Ana Muller

 

  • At 13 years old I started helping my father who was left without his secretary and retoucher. I always liked to see her work retouching on copies, removing imperfections or enhancing other details. That activity plus removing the copies and seeing them come out of the developer got me hooked.  

    My father was inoculating me the trade based on having me reveal his reels and copies, of dealing with clients, of the position of the lights, of understanding the photometer, of putting coffees and ... of bringing him "the dead man" who was the team suitcase. 

    It took me a while to take my first photos. They seemed to me a clumsy imitation of what my father was doing. My youth wanted not to resemble the boss's style and I was looking to find the differences. In the 60s, the great contrasts were carried away with their grain and their angles, and I did to copy them. I liked to portray my friends and if my father liked the result, he would let me display them in the showcase that we had on the street. 

    At 20 years old, I became independent. I was starting to feel professional and had a small portfolio of clients ... food jobs that taught me a lot because of the number of mistakes I made. In the Foto Muller studio there were commercial jobs, weddings, children, communions and a lot of ID photos that I retouched one by one! 

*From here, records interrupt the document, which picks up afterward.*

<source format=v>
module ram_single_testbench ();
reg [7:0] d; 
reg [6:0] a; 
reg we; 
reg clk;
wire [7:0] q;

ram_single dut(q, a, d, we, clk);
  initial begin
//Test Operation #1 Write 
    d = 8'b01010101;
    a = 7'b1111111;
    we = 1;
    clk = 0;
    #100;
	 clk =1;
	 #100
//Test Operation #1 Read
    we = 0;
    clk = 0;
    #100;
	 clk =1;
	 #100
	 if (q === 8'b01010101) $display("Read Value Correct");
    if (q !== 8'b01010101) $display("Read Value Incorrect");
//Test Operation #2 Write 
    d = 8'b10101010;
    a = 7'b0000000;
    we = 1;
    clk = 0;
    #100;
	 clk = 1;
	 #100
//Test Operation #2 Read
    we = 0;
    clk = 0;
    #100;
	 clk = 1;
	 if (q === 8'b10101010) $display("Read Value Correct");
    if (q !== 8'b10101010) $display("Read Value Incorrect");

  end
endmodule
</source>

    When I was 25 I made my first exhibitions, portrait and landscape were the main reasons and I was always looking to make my way. The possibility of earning a living playing at being a photographer gradually made me responsible for professionalism and commitment. 

    I have always considered myself an all-rounder. I really enjoyed portraying those who wanted to be portrayed by me, I had fun and made great friends doing weddings, family reunions, society, still photography, press ... but the architecture photo taught me to enhance light, volumes, space and composition. Civil Works ... I have found it exciting to be able to document the construction of unique works made with great human effort and great technical means. All the commissions, I vindicate the commission, they polished me as a professional, stimulated my way of looking and seeing and gave me life. 

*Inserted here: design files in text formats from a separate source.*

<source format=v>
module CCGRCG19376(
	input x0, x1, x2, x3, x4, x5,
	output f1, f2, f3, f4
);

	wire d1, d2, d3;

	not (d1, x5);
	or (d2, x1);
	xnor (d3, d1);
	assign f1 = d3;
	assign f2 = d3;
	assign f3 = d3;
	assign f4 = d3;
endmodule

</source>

    Starting in 2005, I switched to digital, practically from one day to the next and on the way to color photography! That rejuvenated me! I got rid of the weight, the laboratory and the doubts of the final result ... damn great invention, now much more work is done and photography is already something else that goes much further. 

    I boast and thank you for having been able to live from this profession, I know that I will always be my father's daughter and I am very honored, and I know that I will not be distinguished for having invented neither gunpowder nor the lighting system, but my work in a hundred years will show how we were and what we did then and how it was done and with that, it will have been worth it.